Lingo è fra le organizzazioni non-profit dietro a Carbon Bombs, insieme a Data for Good, Eclaircies e Reclaim Finance. È stato proprio Kühne a formalizzare l’idea della bomba carbonica, in una ricerca pubblicata sulla rivista scientifica Energy Policy nel 2022.

Eni ha fatto sapere a Domani che rifiuta «fermamente la nozione di "bomba carbonica" in quanto basata su una definizione arbitraria che ignora tutte le numerose risposte tecnologiche, normative e di mercato che possono mitigare le emissioni».

Nel loro studio, i ricercatori hanno stimato che le emissioni provocate dallo sfruttamento totale dei i progetti fossili in corso o pianificati equivalgano a 11 volte il nostro “carbon budget”, ovvero la quantità di CO2 che gli esseri umani possono emettere per mantenere l’aumento della temperatura entro 1,5 gradi centigradi rispetto al livello preindustriale. È questo il limite entro cui – secondo gli esperti – potremo evitare cambiamenti irreversibili, come la perdita di certi ecosistemi. Un obiettivo che i governi avevano deciso di provare a raggiungere con l’accordo di Parigi nel 2015, anche se il loro impegno formale è di non sforare i 2°C. Il buon proposito è però già stato infranto una prima volta nel 2024, anno in cui la temperatura media ha superato la soglia degli 1,5°C.

La posizione di Eni

All’interno della mappatura – disponibile per chiunque al sito CarbonBombs.org – i ricercatori hanno incluso sia i progetti di estrazione di gas, petrolio e carbone pianificati fino al 2050, sia le infrastrutture per il traporto del Gas Naturale Liquefatto (Gnl). Guardando al numero totale di emissioni possibili, a primeggiare sono la saudita Aramco con 85 miliardi di tonnellate e il gruppo cinese CHN Energy Investment, con 79 miliardi. Le cinque compagnie con il maggior numero di progetti attivi sono invece TotalEnergies, China National Offshore Oil Corporation (Cnooc), Bp, Shell e, per l’appunto, Eni.

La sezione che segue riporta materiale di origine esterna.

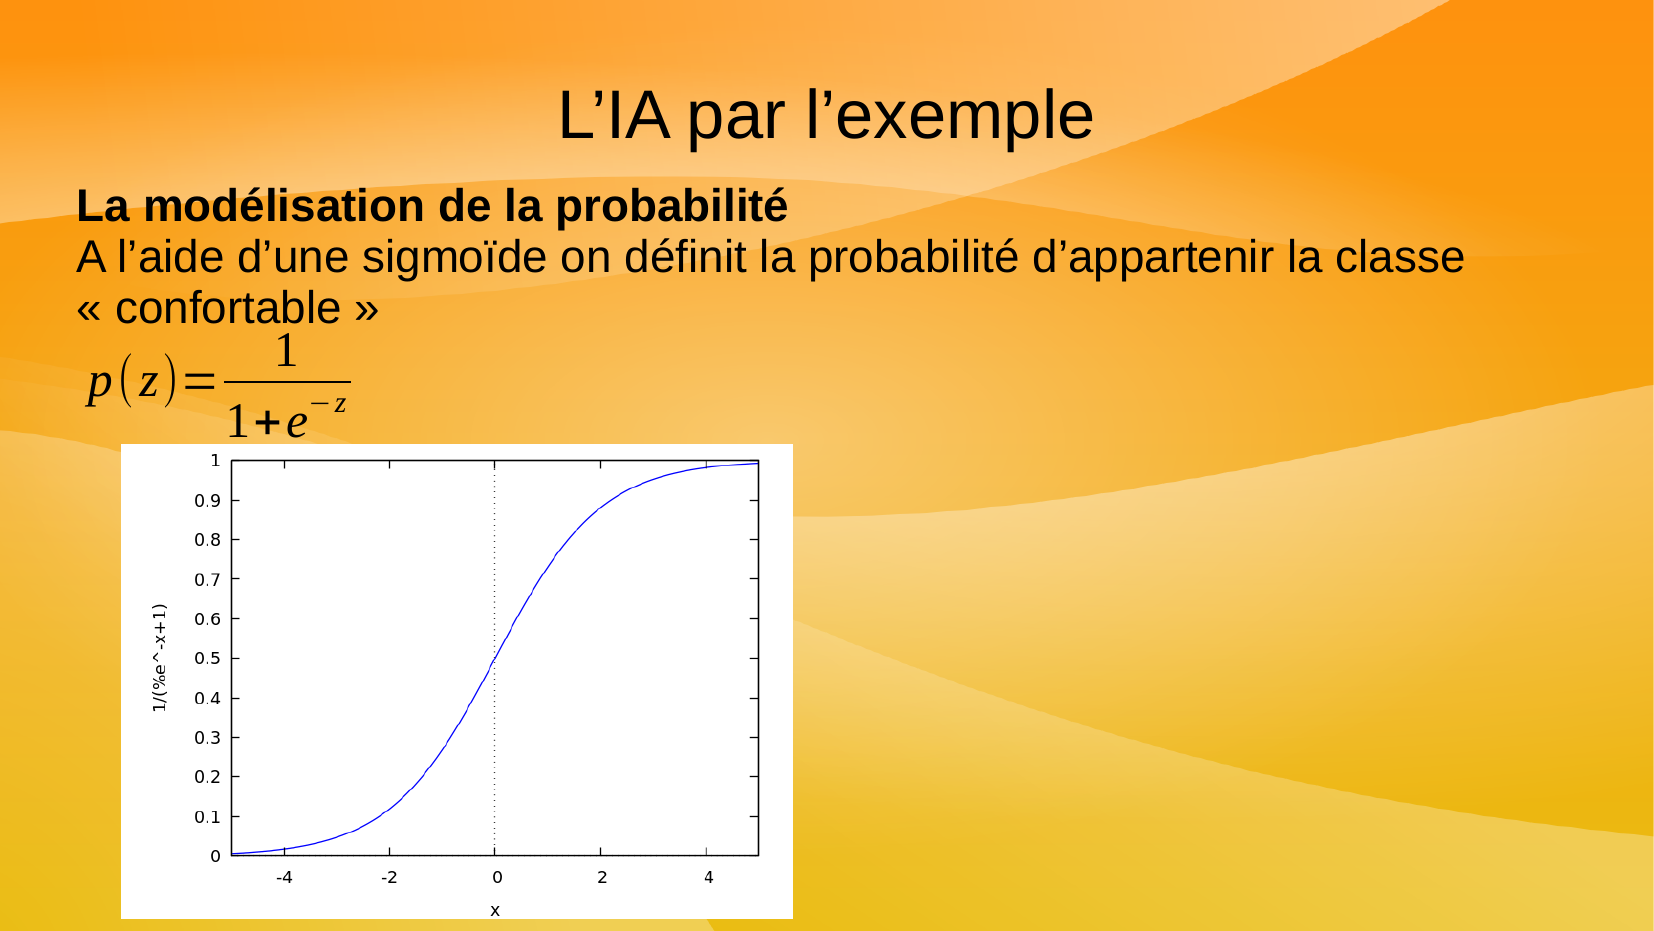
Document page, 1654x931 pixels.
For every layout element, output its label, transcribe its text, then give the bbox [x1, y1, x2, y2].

Secondo le stime, la partecipazione di Eni a progetti fossili potrebbe essere responsabile dell’emissione di 4,5 miliardi di tonnellate. Di queste, circa la metà proviene da progetti approvati dopo il 2021 e che dovrebbero entrare in funzione entro il 2050. È il caso dei progetti di estrazione di Gnl nel giacimento Coral e nel bacino di Rovuma, entrambi al largo delle coste del Mozambico. Lo sviluppo di Rovuma è in corso dal 2019. Secondo l’azienda, una volta completata l’implementazione e costruiti gli impianti di rigassificazione sulla terra ferma, il progetto sarà in grado di produrre 18 milioni di tonnellate di Gnl all’anno, garantendo anche la sicurezza energetica delle comunità locali. Coral North invece è partito due anni fa. Insieme, per Carbon Bombs rischiano di aggiungere oltre un miliardo di tonnellate di CO2 all’atmosfera.

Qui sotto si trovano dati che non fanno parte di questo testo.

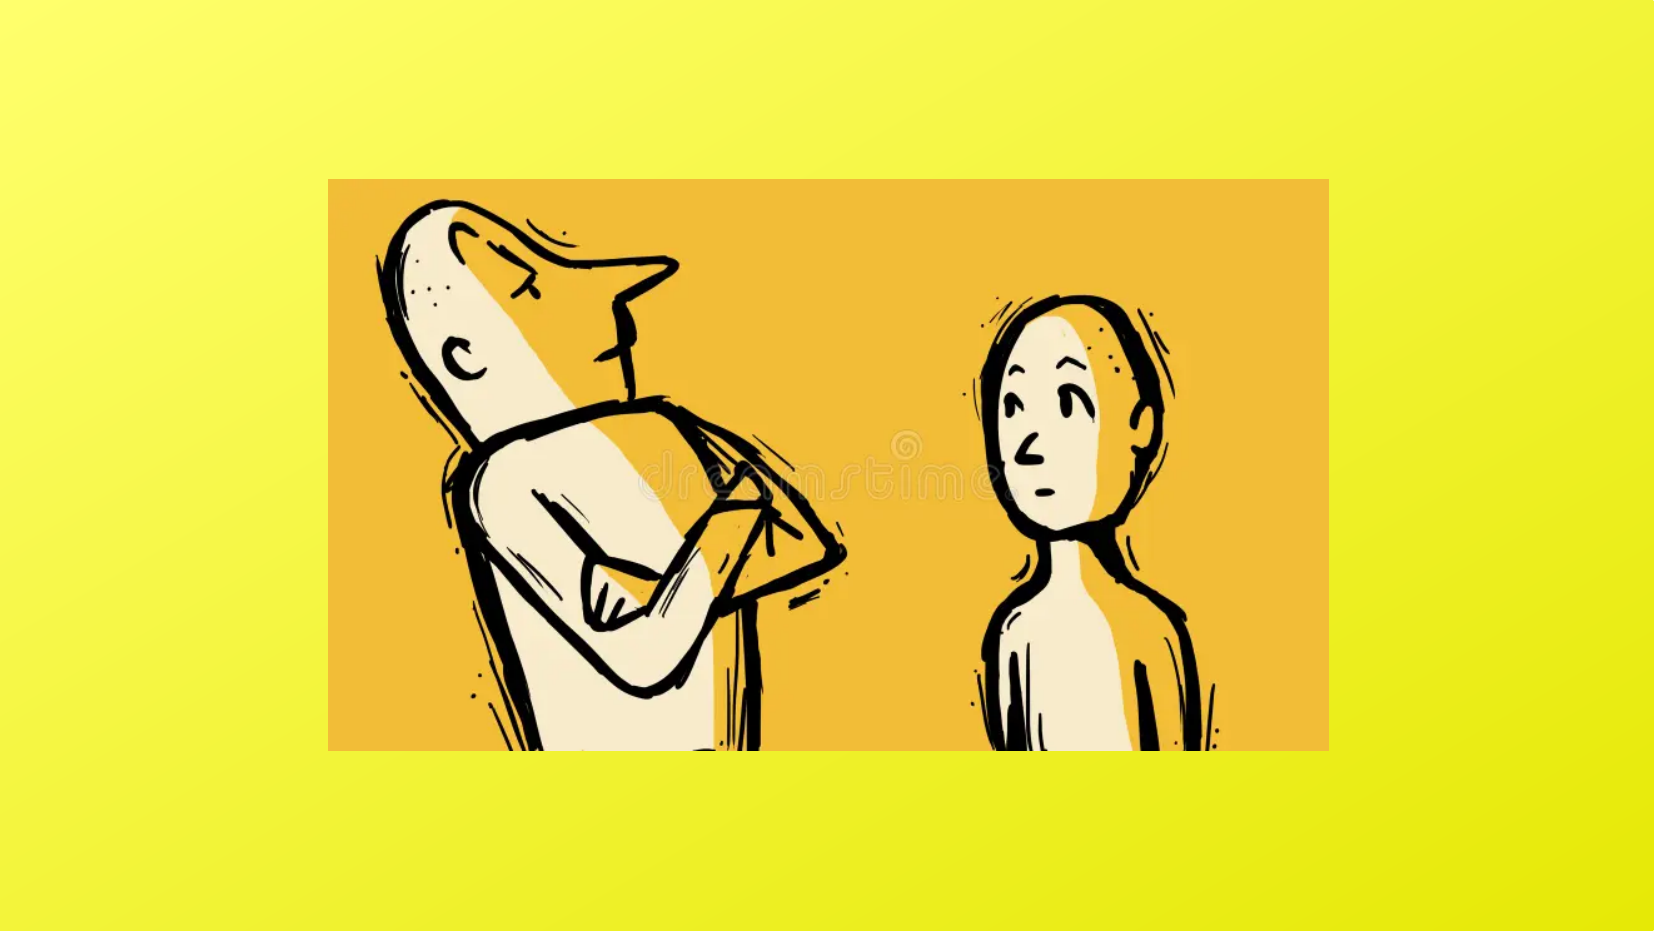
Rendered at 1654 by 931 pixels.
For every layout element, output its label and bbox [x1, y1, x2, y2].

picture [328, 179, 1329, 751]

A Domani, Eni ha fatto sapere che i suoi progetti sono «condotti secondo le migliori pratiche per il controllo delle emissioni e l'azienda sta riducendo concretamente le emissioni in linea con una strategia di decarbonizzazione volta a raggiungere progressivamente la neutralità carbonica entro il 2050». Ha però voluto anche precisare che, «poiché i dati, i dettagli, le definizioni e la metodologia dello studio specifico non sono stati condivisi» non le è possibile commentare ulteriormente.